To Louisiana -- Love, Anne
It feels like it’s somehow been both a day and several lifetimes ago that I packed up my van with two frenchies and a career’s worth of art with my mind set on New Orleans.
In reality, it’s been a year. Twelve months that have swept by with the type of whimsical fury unique to this wonderfully weird little town. Three hundred and sixty some-odd days of French Quarter strolling, Royal Street shopping. Of music wafting from the streets like fog upon the river. Calliopes and trombones and bucket drums— yes even the bucket drums.
It’s a little odd, and maybe quite mad to fall so ridiculously in love with such a ridiculous little city in such a small amount of time. But fall I have, and fall I will continue to do.
Perhaps, then, it’s natural that my painting style has evolved alongside my heart. Blooming like great, fragrant magnolia, I have become enamored with capturing the intoxicating essence of Louisiana.
I recently spent a weekend at Bonne Terre, a beautiful farm in Poché Bridge, Louisiana.
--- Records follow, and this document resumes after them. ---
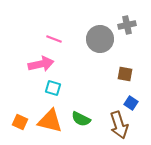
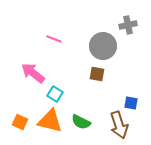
gray cross: moved 1 px right
gray circle: moved 3 px right, 7 px down
pink arrow: moved 8 px left, 9 px down; rotated 130 degrees counterclockwise
brown square: moved 28 px left
cyan square: moved 2 px right, 6 px down; rotated 14 degrees clockwise
blue square: rotated 24 degrees counterclockwise
green semicircle: moved 3 px down
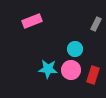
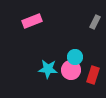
gray rectangle: moved 1 px left, 2 px up
cyan circle: moved 8 px down
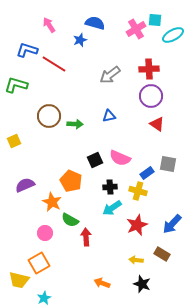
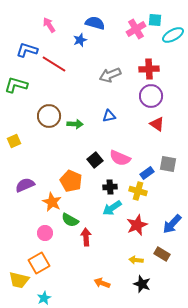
gray arrow: rotated 15 degrees clockwise
black square: rotated 14 degrees counterclockwise
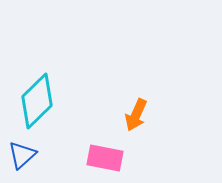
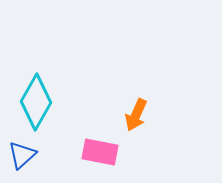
cyan diamond: moved 1 px left, 1 px down; rotated 16 degrees counterclockwise
pink rectangle: moved 5 px left, 6 px up
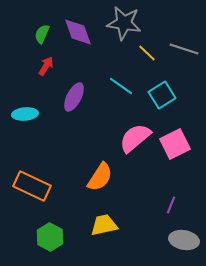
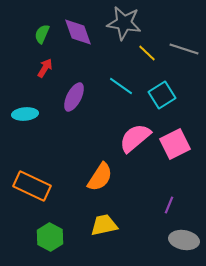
red arrow: moved 1 px left, 2 px down
purple line: moved 2 px left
It was a tranquil, breathtaking place— exceeding the expectations its name lends— Good Earth, indeed.
Most of my days on the farm were spent photographing the surrounding scenery and touring the Atchafalaya Swamp— dotted with egrets, herons, wood storks and the occasional alligator. There were abandoned tug boats and pirogues, tiny shacks jutting impossibly out of this river of grass. In the same way I love New Orleans for its chaotic, restless culture so too do I love the wildness of Louisiana’s great bayous. They defy the very notion of “tame.” Unwieldy and vast and filled with terrifying beauty.
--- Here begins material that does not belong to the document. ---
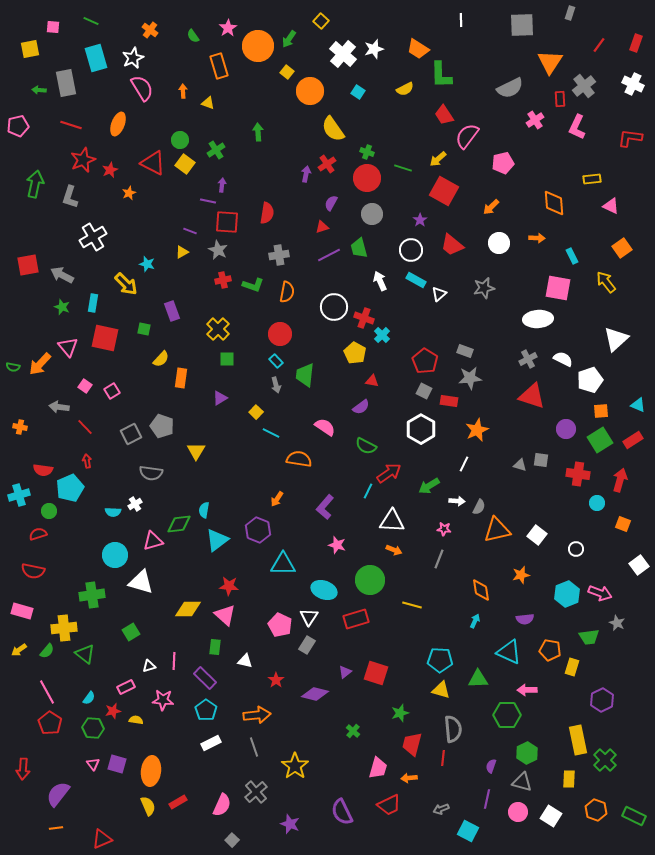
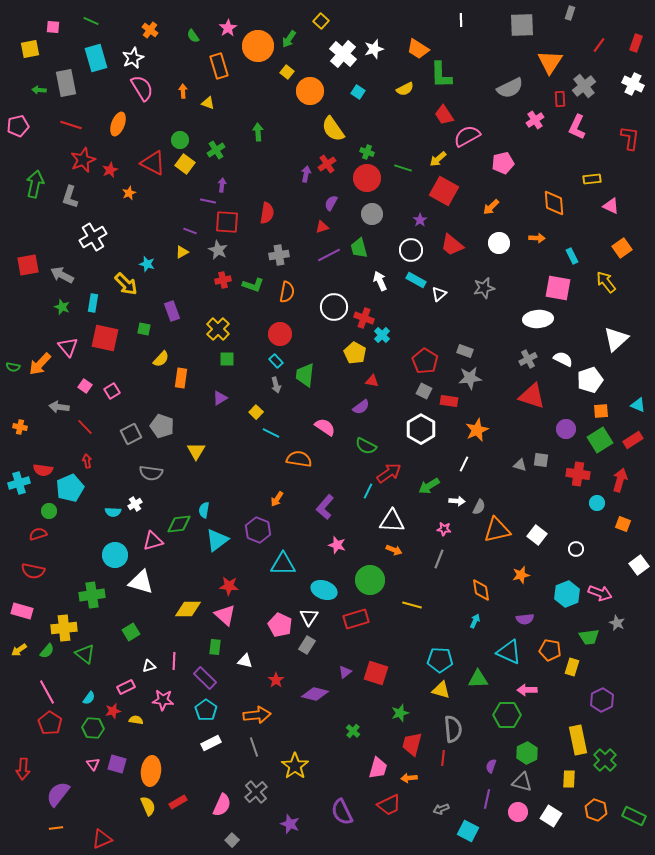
pink semicircle at (467, 136): rotated 24 degrees clockwise
red L-shape at (630, 138): rotated 90 degrees clockwise
cyan cross at (19, 495): moved 12 px up
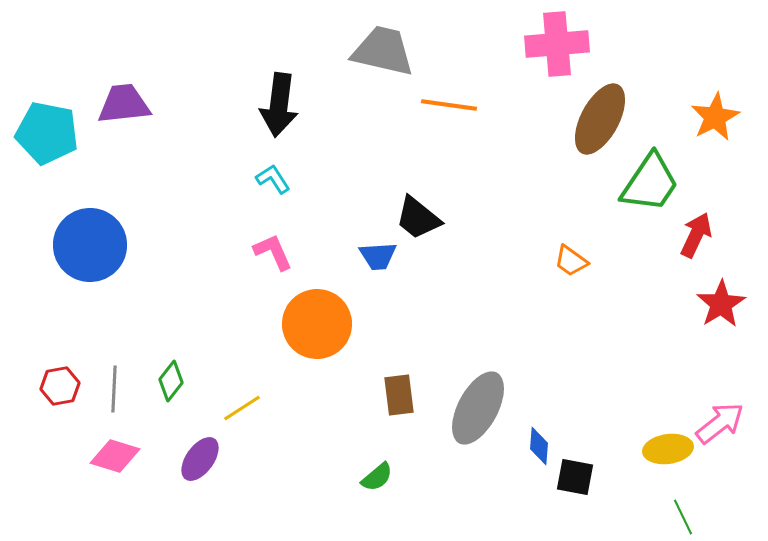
I’m now back home, sitting on my balcony above the gallery, watching the red sun set slowly on Royal Street and all of its people. To the left of me are 15 blank canvasses— pictures attached to each from my time at Bonne Terre. I’m summoning all the energy this wonderful place has to offer in hopes that I can magick these memories— these untamable brambles— to life on canvas.